In this study, we identified the novel mutation c.1564 delC in exon 12 of the FERMT1 gene in the maternal allele, which is predicted to lead to nonsense-mediated mRNA decay. FERMT1 mRNA was undetectable by RT-PCR, although the paternal mutation cannot be identified. Despite the novel mutation, the cutaneous findings do not differ from the cases with other mutations. The literature review was unable to reveal any relationship between the FERMT1 locus (20p12.3) and loci of Crohn’s disease.
In conclusion, long-term follow-up of KS patient revealed that severe late-onset ileal strictures can also occur as one of the clinical features of KS. It is suggested that FERMT1 expression is disrupted by maternal c.1564 delC and unknown paternal null-mutations in the FERMT1 gene in the present case. Further cases should be accumulated to clarify the different cutaneous and intestinal phenotypes of KS and the genotype correlation.

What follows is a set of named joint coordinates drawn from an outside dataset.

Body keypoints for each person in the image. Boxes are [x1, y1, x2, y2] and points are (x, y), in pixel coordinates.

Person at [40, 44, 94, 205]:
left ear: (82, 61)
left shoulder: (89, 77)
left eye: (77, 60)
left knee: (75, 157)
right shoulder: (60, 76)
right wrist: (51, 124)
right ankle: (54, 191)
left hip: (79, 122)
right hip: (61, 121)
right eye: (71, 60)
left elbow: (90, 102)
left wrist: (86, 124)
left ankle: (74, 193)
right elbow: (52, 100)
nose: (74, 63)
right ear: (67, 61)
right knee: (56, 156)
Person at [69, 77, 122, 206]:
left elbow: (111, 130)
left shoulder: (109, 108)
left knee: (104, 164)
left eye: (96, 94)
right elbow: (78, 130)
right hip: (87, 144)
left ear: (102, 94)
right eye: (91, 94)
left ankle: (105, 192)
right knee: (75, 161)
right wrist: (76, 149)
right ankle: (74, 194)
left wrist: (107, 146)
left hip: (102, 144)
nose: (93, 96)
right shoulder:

The authors declare no conflict of interest.
Fig. 1. A blister on the hand at birth (a). Atrophy of the hand at 5 years of age (b). Poikilodermatous change and erosion on the dorsum of the hand at 30 years of age (c). Poikilodermatous change on the back at 31 years of age (d). Broad, reticulate labelling pattern is seen with LH7.2 monoclonal antibodies against type VII collagen (e).